Aufgabenstellung
Kopieren Sie aus dem Urteil zur Flüchtlingseigenschaft einer syrischen Kurdin den Abschnitt von „3 Gefahrerhöhende Umstände“ bis einschließlich „24) (red. LS Clemens Kurzidem)“ wortgetreu.

+++ Textauszug

Verwaltungsrecht

Zuerkennung der Flüchtlingseigenschaft an syrische Kurdin aus Aleppo

Aktenzeichen  W 2 K 18.30062

Datum:
9.2.2018
Rechtsgebiet:
Fundstelle:
BeckRS – 2018, 9416
Gerichtsart:
VG
Gerichtsort:
Würzburg
Rechtsweg:
Verwaltungsgerichtsbarkeit
Normen:
AsylG § 3, § 83b

 

Leitsatz

1 Begründete Furcht vor Verfolgung kann auch dann vorliegen, wenn aufgrund einer “quantitativen” Betrachtungsweise weniger als 50 v.H. Wahrscheinlichkeit für den Eintritt eines bestimmten Ereignisses besteht. (Rn. 18) (red. LS Clemens Kurzidem)
2 Entgegen der Auffassung des Bayerischen Verwaltungsgerichtshofs (vgl. BayVGH BeckRS 2016, 115156) ist aufgrund der aktuellen Erkenntnislage davon auszugehen, dass Sicherheitskräfte bei den Kontrollen von wiedereinreisenden Syrern sich nicht an die in Syrien geltenden Gesetze gebunden sehen. Weiterhin ist anzunehmen, dass der syrische Staat das Stellen eines Asylantrags in Verbindung mit einem Aufenthalt im westlichen Ausland generell als Ausdruck einer regimekritischen Gesinnung ansieht und zum Anknüpfungspunkt für Festnahmen und Folter nimmt.  (Rn. 20) (red. LS Clemens Kurzidem)
3 Gefahrerhöhende Umstände ergeben sich für Asylbewerber durch die von den syrischen Einreisebehörden praktizierte Sippenhaft, beispielsweise im Hinblick auf den Militärdienstentzug eines ebenfalls geflüchteten, männlichen Familienangehörigen. (Rn. 22) (red. LS Clemens Kurzidem)
4 Sowohl die kurdische Volkszugehörigkeit wie auch die Herkunft aus der Rebellenprovinz Aleppo stellen bei einer Wiedereinreise nach Syrien gefahrerhöhende Umstände dar. (Rn. 23 – 24) (red. LS Clemens Kurzidem)

Tenor

I. Die Beklagte wird verpflichtet, der Klägerin die Flüchtlingseigenschaft gemäß § 3 Abs. 1 AsylG zuzuerkennen. Der Bescheid vom 2. Januar 2018 (Gz. 7288396 – 475) wird in Ziffer 2 aufgehoben, soweit er dem entgegensteht.
II. Die Beklagte trägt die Kosten des gerichtskostenfreien Verfahrens.
III. Das Urteil ist hinsichtlich der Kosten vorläufig vollstreckbar. Die Beklagte kann die Vollstreckung durch Sicherheitsleistung in Höhe der festgesetzten Kosten abwenden, wenn nicht die Klägerin zuvor Sicherheit in gleicher Höhe leistet.

++++++
+++ Datenauszug

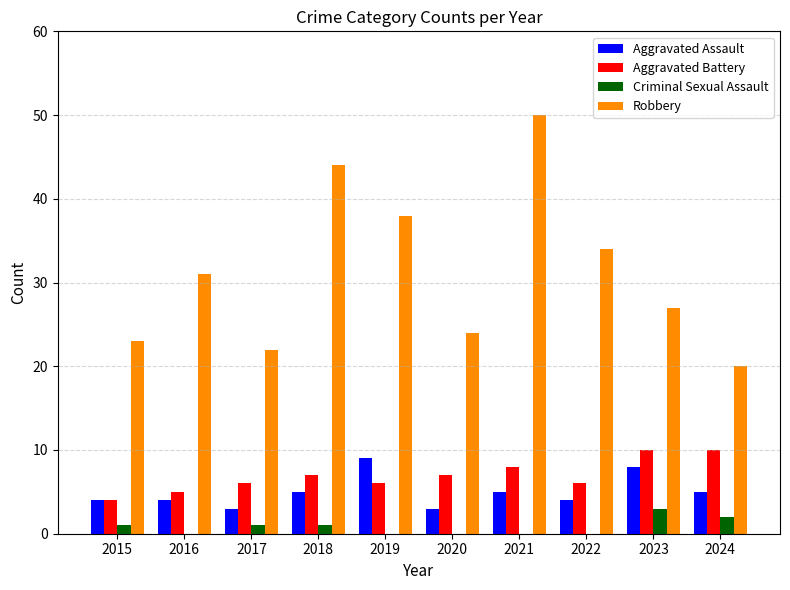

Count the Aggravated Assault values in the range 4 to 5.

6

++++++

Lösung
3 Gefahrerhöhende Umstände ergeben sich für Asylbewerber durch die von den syrischen Einreisebehörden praktizierte Sippenhaft, beispielsweise im Hinblick auf den Militärdienstentzug eines ebenfalls geflüchteten, männlichen Familienangehörigen. (Rn. 22) (red. LS Clemens Kurzidem)
4 Sowohl die kurdische Volkszugehörigkeit wie auch die Herkunft aus der Rebellenprovinz Aleppo stellen bei einer Wiedereinreise nach Syrien gefahrerhöhende Umstände dar. (Rn. 23 – 24) (red. LS Clemens Kurzidem)